3 Kasım 2002'de iktidara gelen AKP, döneminde iş cinayetlerinde en az 32 bin 180 kişi hayatını kaybetti. Soma ve Ermenek gibi madenlerde meydana gelen iş cinayetlerine yaşamın kaybedenlerin sayısı çok fazlaydı. Fazla mesai dayatmaları çocuk ve göçmen işçilerin, yaşlıların ucuz iş gücü olarak öne çıkmalarını sağladı. Kiralık işçi yasasının çıkmasında etkin bir muhalefet yapılmamasında, işçi sendikalarının payını hiç dikkate almayalım mı? Türk-İş, Hak İş, Memur-Sen ve Kamu-Sen üst yönetimlerinin, sahada mücadeleyi bırakıp, iktidar temsilcileri ile buluşmaları hala akıllardadır. 1963 yılından bu yana gerçekleşen grevlerin oranları AKP döneminde en düşük seviyededir. Bu dönemde grev ertelemeleri sağlık ve milli güvenlik gerekçeleri ile normal hale getirildi.

Diğer yandan özellikle sağ partiler, geçmişten bu yana Türk-İş'e yönelik beklentilerini açık veya dolaylı yollardan dile getirmişler, yönetim seçimlerine alakaları dahilinde müdahale etmişlerdir. Türk-İş, işveren ve devlet yetkilileri ile yapılan görüşmelerde hep ‘’uzlaşmacı" davranmıştır. 12 Eylül askeri darbe döneminde Türk-İş Genel Sekreteri Sadık Şide, 12 Eylül darbe hükümetinde Sosyal Güvenlik Bakanı olmuştur. Türk-İş, en büyük silahı olan grevden çoğunlukla geri durmuştur. Türk -İş'in tek konfederasyon özelliği, kendisinden ayrılan ve dışardan bazı sendikaların katılımıyla 13 Şubat 1967'de kurulan DİSK (Devrimci İşçi Sendikaları) ile ortadan kalkmıştır. DİSK işçi sınıfı adına ekonomik, siyasal ve ideolojik mücadelede sınıf ve çıkar çatışmasını öne çıkaran eylemlere öncülük etti. 15-16 Haziran işçi eylemleri sınıf ve kitle sendikacılığın önemini, mücadelesiz hakların alınamayacağını bir kez daha ispatlamış oldu.
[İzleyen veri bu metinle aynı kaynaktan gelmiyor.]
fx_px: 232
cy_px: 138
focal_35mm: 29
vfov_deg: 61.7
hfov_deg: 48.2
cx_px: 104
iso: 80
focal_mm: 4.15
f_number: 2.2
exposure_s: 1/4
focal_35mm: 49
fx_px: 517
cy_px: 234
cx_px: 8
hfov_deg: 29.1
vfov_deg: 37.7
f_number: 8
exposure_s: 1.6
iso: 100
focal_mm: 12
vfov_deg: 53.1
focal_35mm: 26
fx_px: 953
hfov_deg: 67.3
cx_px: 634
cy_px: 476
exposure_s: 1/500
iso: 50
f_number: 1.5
İşçilerin sınıfsal konumundan ziyade kimlik kültürünün öne çıkarılmaya çalışıldığı bugünlerde, sermaye ile emek arasındaki çelişki var olduğuna göre karamsarlığa gerek yoktur. Yaşamın objektif koşulları, emekçileri ve devrimcileri haklı kılıyor. Sınıf sendikacılığını sürekli yadsıyan sol liberalizmin karamsarlık yayan görüşlerine karşı işçi sınıfı, kararlı mücadele ile ortak çıkar ve değerleri esas alarak yoluna devam edecektir.
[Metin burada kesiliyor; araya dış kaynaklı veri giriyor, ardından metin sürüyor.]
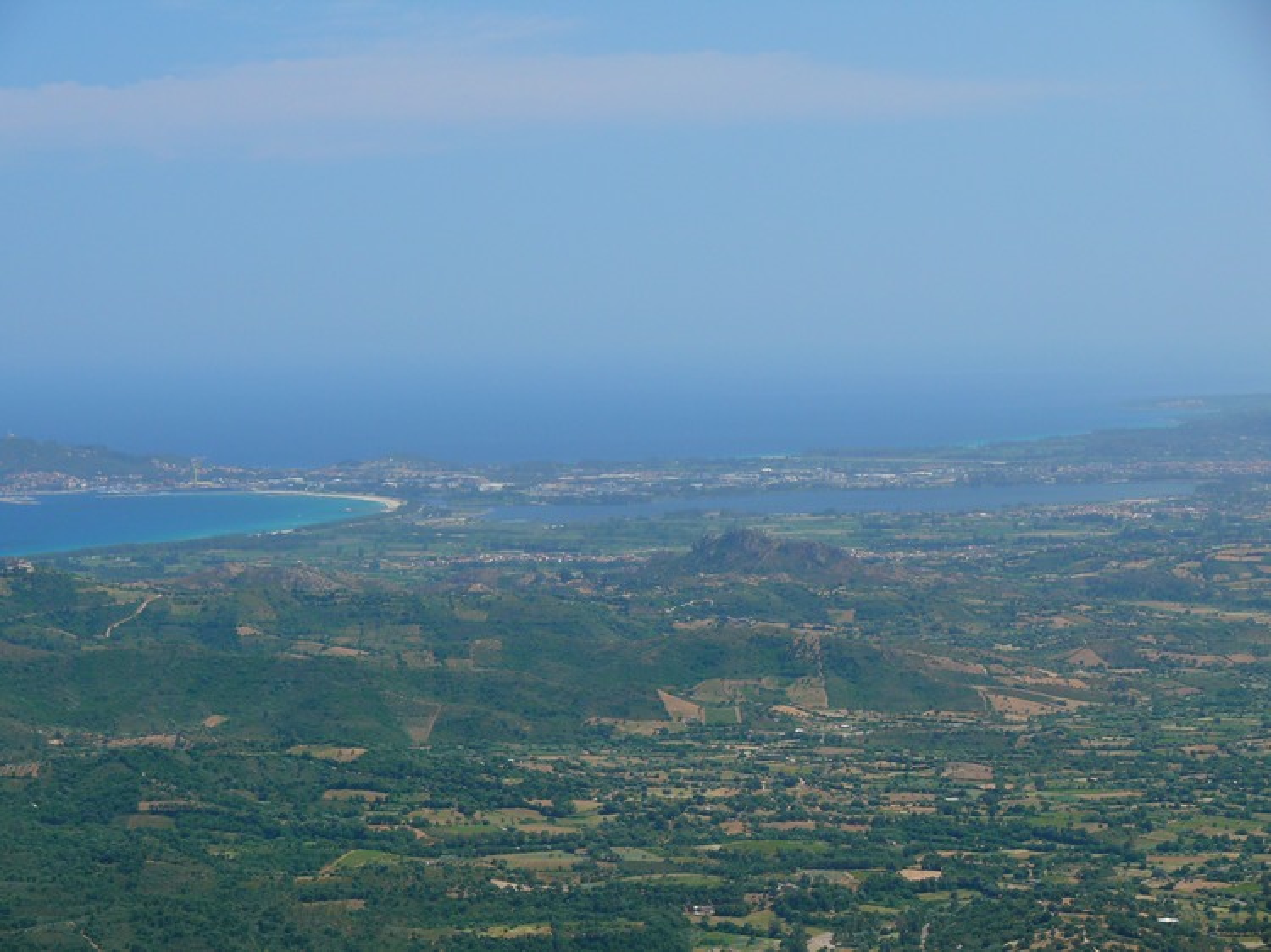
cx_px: 636
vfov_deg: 11.9
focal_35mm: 125
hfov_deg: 15.8
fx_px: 4588
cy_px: 476
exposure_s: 1/200
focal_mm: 26.5
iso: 100
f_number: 5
DİSK, tüm illerde Eylül ayı başından itibaren ilan ettiği eylem planına uygun olarak eylemlerini gerçekleştirecek. Sendikaların göstermelik veya temsili eylemleri yerine sonuç alıcı eylemler örgütlenmelidir. Geçmiş mücadele süreci dikkate alınarak tüm işçiler, mücadelede ısrarcı olmalı ve mitingleri çok güçlü bir katılımla gerçekleştirmelidirler. Ortak ve haklı talepleri için kararlı bir dayanışma örneği göstererek mücadele eden işçileri, emekçileri hiçbir güç parça parça edemez ve nefes almasını engelleyemez.